→ **抜粋**:
■ ■ ■ ■

井椋神社が鎮座する荒川中流域一体は櫛引台地、江南台地が南北に展開し、荒川南岸の台地上には鹿島古墳群、井椋神社、出雲乃伊波比神社、塩古墳群、小被神社、鉢形城、稲乃比売神社等、多数存在する。荒川は「荒い川」と古来からの呼称だが、この中流域南岸は比較的平穏な場所だったようで、名社、式内社が点在し、古代において発達した地域だったと思われる。
目次 井椋神社 / 畠山重忠公史跡公園 / 本田春日神社 / 鹿島古墳群
大天白神社 / 知形神社 延喜式内社 旧村社
荒川南岸に鎮座する畠山重忠ゆかりの社
所在地 埼玉県深谷市畠山942
主祭神 猿田彦大神他四柱
(武甕槌命 経津主命 天児屋根命 比売神)
社 格 旧村社
例 祭 10月15日 秋祭り 、浦安舞
井椋神社は県道69号深谷嵐山線を嵐山方面に進み、荒川を超え、最初の信号を右折する。そして約500メートル位道なりにまっすぐ進むと、右側に井椋神社の鳥居が見えてくる。駐車場は周辺を見回してもなかったので、鳥居の脇の農道に一時駐車して参拝した。
75代崇徳天皇の天治2年(1125)、畠山重忠の祖父の秩父権守重綱が、畠山村に移り住んだとき、秩父郡吉田郷芦田村の椋神社を勧請し、「井椋五所宮」と称した。もとは
字五所にあった。御神体は、椋神社より遷された石釼だという。
村社井椋神社の社号標 一の鳥居は満福寺の東側にあり、そこから参道が真っ直ぐ
伸びている。ちなみに鳥居の型は神明系の「靖国鳥居」
一の鳥居をまっすぐ進むと井椋神社が見えてくる 二の鳥居の横にある案内板
井椋神社(いぐらじんじゃ) 井椋神社は、畠山氏の先祖である将恒から武基、武綱、重綱、重弘、重能の代に至る間、秩父吉田郷領主として井椋五所宮を敬ってきた。その後、重忠の父重能が畠山庄司となって館を畠山に移した時、祖父重綱が勧請(分祀)したものである。 初めは、井椋御所大明神、井椋五所宮と号していたが後に井椋神社と改称したものである。 祭神は、猿田彦大神のほか四柱である。そのほか境内には近所の各神社が合祀され、蚕の神様である蚕影神社、源氏の白旗を祭った白旗八幡神社等がある。 また、社殿の裏の荒川断崖に鶯の瀬の碑が建立されている。 案内板より引用 |
拝 殿
荒川のすぐ南岸に位置する地形のためか、洪水対策のための石垣が至る所に組まれている。が、拝殿には特に頑丈な土台はない。

■ ■ ■ ■

(アウトライン記録)
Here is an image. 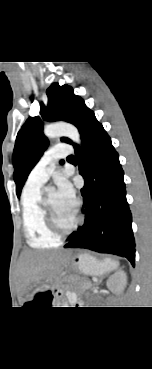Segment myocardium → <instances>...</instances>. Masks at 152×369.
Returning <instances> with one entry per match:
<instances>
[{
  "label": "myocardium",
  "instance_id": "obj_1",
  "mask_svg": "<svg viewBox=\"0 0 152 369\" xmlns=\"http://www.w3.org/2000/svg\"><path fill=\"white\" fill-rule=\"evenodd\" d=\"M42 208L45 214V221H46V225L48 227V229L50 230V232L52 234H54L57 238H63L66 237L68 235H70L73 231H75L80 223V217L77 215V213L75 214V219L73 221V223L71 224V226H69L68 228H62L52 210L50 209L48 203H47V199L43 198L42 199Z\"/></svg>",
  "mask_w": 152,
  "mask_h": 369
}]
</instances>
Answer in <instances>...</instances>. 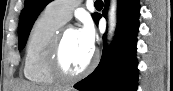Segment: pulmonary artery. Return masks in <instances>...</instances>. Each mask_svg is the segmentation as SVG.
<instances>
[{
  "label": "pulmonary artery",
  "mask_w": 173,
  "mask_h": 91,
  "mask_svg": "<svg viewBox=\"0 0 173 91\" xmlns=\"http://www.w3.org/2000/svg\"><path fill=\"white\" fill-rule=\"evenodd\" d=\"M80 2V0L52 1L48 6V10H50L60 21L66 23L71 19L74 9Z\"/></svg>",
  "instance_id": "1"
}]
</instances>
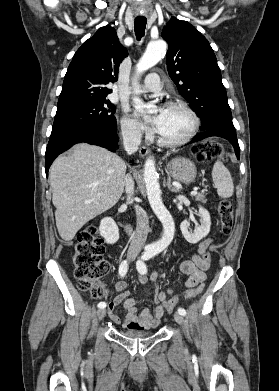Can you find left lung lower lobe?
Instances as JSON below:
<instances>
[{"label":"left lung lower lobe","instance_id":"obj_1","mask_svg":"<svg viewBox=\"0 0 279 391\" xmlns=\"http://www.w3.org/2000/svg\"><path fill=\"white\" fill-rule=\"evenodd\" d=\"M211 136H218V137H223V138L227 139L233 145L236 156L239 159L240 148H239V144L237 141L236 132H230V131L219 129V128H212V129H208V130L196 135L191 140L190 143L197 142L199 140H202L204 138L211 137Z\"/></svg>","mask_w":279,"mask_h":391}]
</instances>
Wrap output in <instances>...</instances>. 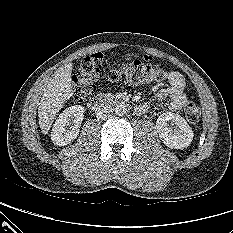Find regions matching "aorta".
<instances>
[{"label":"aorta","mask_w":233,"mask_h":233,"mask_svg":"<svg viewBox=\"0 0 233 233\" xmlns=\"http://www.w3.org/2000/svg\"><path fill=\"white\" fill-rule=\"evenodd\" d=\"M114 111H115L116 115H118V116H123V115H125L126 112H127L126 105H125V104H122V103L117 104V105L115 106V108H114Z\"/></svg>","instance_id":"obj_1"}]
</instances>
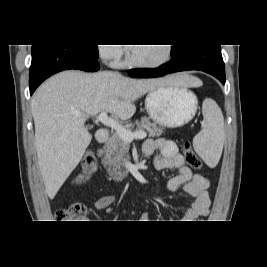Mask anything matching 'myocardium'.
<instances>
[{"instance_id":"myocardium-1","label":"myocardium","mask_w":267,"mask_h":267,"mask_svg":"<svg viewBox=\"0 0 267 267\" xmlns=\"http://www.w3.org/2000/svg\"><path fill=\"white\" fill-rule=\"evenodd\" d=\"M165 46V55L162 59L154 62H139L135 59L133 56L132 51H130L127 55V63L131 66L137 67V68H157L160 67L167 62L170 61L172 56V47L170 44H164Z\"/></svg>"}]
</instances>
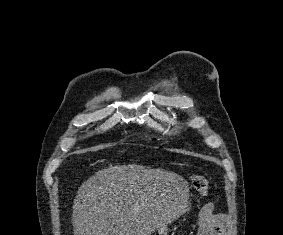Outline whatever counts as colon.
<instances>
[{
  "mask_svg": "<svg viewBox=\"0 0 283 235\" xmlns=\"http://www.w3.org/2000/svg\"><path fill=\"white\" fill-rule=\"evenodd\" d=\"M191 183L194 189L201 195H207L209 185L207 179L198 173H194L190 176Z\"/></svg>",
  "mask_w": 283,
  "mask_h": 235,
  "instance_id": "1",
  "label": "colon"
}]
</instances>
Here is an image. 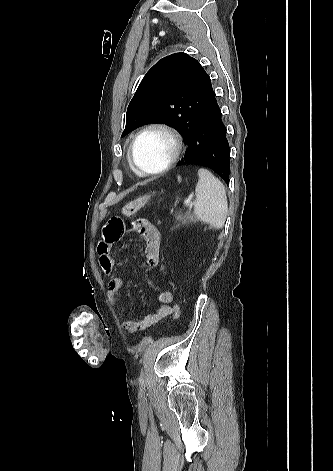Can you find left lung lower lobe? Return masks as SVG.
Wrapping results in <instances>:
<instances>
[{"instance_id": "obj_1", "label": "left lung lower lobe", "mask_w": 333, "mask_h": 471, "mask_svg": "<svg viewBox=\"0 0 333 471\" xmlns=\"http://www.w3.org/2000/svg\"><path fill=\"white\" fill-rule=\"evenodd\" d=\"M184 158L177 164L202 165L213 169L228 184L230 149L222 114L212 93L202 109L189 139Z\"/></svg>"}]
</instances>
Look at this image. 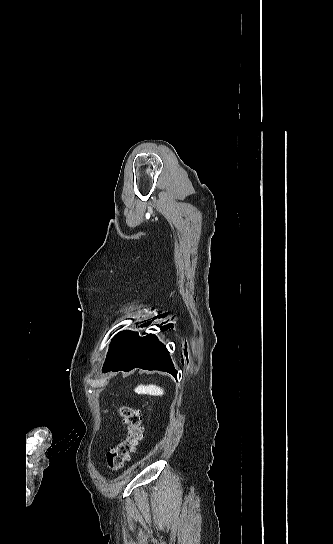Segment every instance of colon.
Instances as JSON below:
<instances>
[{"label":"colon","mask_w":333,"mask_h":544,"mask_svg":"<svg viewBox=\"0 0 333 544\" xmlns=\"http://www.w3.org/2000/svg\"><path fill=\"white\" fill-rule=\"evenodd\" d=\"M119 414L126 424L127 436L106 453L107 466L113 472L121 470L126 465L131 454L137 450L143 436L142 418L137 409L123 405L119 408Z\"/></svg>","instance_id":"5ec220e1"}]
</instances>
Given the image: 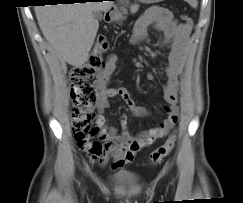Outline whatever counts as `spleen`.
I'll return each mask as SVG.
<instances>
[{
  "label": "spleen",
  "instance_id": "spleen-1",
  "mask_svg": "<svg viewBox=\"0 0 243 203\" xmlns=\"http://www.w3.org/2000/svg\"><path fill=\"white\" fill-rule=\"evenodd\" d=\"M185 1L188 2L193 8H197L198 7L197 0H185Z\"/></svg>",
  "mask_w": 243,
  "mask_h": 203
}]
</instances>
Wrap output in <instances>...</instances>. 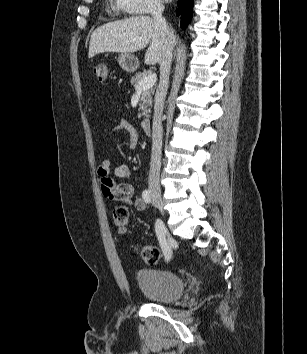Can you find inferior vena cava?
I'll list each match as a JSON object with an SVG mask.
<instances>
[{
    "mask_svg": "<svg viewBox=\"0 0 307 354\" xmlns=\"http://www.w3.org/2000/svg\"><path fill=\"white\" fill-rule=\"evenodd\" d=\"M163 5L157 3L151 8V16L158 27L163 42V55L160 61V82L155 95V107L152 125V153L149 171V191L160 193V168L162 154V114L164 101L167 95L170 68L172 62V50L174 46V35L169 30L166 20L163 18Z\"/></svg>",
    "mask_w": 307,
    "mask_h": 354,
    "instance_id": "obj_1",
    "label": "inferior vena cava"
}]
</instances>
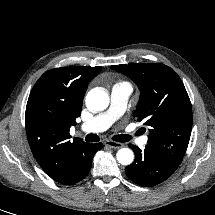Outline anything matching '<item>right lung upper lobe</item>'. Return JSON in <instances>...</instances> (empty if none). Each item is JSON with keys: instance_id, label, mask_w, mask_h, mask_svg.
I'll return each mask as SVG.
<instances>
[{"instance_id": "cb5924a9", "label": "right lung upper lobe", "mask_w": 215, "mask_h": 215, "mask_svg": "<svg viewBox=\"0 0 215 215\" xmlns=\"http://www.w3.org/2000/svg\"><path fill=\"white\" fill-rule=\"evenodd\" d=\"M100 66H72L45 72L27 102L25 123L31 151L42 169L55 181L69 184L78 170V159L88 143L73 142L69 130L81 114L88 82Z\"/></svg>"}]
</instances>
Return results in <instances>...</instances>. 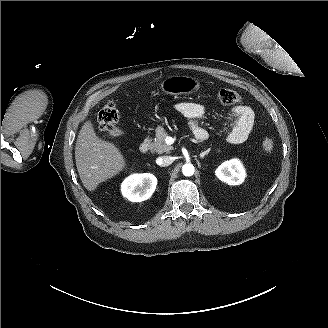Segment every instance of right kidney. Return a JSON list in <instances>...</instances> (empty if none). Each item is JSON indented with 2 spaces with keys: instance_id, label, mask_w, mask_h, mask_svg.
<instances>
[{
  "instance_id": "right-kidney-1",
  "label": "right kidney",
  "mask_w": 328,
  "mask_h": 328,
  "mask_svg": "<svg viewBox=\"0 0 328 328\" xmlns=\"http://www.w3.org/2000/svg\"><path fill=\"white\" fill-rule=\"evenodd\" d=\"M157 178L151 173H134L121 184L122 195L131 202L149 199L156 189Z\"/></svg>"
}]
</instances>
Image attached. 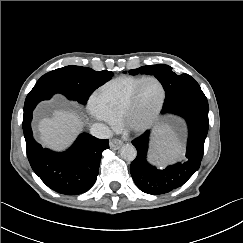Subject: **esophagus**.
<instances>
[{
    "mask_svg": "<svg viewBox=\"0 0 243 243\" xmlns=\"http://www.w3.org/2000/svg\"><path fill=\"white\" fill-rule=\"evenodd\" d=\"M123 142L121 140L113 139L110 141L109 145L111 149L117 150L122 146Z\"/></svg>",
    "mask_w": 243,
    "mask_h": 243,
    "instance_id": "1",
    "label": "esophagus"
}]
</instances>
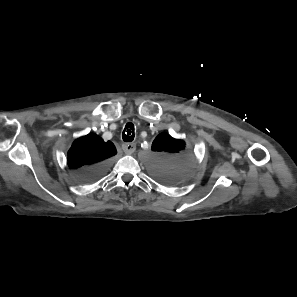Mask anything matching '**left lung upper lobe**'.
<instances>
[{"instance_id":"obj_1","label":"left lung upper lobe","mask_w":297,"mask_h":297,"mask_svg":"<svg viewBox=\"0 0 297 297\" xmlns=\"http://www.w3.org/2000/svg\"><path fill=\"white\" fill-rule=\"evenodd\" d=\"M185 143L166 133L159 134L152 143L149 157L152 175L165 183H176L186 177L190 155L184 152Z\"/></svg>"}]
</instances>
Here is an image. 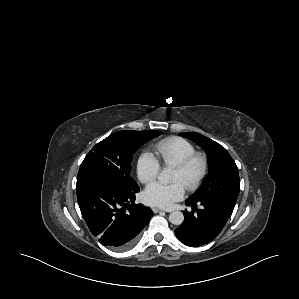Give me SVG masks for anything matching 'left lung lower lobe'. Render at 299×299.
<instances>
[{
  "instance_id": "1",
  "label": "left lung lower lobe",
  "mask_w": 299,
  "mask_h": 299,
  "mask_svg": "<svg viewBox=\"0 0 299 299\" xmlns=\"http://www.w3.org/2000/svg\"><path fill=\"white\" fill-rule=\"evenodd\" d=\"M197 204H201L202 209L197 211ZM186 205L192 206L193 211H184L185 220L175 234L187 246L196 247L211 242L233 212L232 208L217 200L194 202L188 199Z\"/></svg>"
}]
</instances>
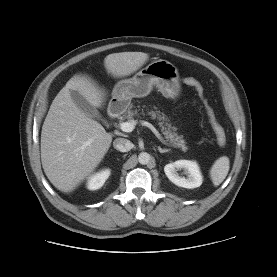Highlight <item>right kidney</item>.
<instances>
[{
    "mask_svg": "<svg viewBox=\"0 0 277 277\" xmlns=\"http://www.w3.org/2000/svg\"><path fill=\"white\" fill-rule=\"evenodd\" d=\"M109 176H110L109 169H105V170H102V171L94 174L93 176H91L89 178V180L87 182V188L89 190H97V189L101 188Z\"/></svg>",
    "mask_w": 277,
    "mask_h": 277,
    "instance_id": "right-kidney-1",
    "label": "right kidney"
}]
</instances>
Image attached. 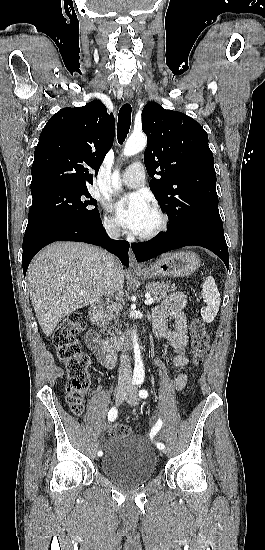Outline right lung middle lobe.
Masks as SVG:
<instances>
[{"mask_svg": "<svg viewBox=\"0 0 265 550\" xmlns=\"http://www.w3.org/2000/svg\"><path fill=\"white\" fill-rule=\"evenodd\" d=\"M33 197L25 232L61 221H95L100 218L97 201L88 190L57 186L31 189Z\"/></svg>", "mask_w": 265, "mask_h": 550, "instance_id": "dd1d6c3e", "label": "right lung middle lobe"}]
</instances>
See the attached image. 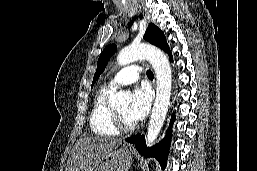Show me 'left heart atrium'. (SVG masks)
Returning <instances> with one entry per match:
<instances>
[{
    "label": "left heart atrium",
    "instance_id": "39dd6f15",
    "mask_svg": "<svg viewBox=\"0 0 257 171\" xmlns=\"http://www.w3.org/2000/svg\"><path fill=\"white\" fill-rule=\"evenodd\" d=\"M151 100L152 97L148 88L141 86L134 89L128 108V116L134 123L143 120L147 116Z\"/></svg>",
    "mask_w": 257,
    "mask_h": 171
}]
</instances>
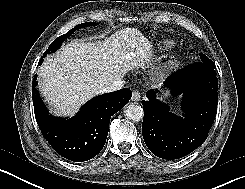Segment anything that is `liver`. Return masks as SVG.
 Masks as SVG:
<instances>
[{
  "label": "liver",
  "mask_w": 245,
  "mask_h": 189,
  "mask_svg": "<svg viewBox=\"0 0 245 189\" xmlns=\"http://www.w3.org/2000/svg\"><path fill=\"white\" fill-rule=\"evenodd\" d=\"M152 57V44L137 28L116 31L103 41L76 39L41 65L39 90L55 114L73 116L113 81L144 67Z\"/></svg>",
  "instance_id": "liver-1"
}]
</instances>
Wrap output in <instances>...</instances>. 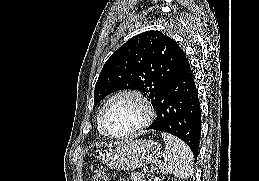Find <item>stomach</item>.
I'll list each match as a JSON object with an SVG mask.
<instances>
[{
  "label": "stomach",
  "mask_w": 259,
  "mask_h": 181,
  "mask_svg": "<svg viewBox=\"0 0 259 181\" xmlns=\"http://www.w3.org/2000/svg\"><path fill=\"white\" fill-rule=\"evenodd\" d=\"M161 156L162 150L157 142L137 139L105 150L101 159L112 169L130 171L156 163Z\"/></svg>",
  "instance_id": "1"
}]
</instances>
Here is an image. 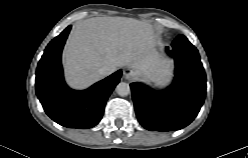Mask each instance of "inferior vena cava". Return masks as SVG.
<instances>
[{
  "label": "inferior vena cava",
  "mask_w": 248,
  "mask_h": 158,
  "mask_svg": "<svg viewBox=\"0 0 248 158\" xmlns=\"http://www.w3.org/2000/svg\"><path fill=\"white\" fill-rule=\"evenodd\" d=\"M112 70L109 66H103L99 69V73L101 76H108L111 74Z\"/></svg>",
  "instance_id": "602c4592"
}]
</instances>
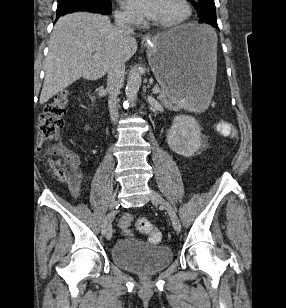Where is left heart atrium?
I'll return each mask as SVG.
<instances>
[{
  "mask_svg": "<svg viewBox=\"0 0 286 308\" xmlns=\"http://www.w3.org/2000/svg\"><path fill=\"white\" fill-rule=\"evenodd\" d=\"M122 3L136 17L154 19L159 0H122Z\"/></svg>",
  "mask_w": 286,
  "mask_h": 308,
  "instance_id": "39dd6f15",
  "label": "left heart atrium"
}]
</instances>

■ ■ ■ ■

→ **作業内容**:
a) 井椋神社の文章によると、井椋神社の例祭は何月何日に行われますか。
b) 井椋神社の文章を、最後の文のあとから書き継いでください。
記録はここでは一切使いません。

→ **各作業の解答**:
a) 10月15日です。

b)
拝殿の奥にある幣殿、本殿。よく見ると・・・・ 幣殿の下部は空間がある。洪水対策のものか。
この地帯は昔男衾郡の東側で、荒川南岸には神社、遺跡が東側から、鹿島古墳群、井椋神社、出雲乃伊波比神社、塩古墳群、小被神社、鉢形城、稲乃比売神社等、多数存在する。荒川は「荒い川」と古来からの呼称だが、この中流域南岸は比較的平穏な場所だったのか、神社の配置から読み取れるが実際はどうったのだろうか。
蚕影神社
合祀社5柱
横の小さな石祠は左側が金毘羅大権現。右側は 八坂神社、天神社、日吉神社、諏訪神社、八幡大神
「天」の文字だけ見えるがあとは不明。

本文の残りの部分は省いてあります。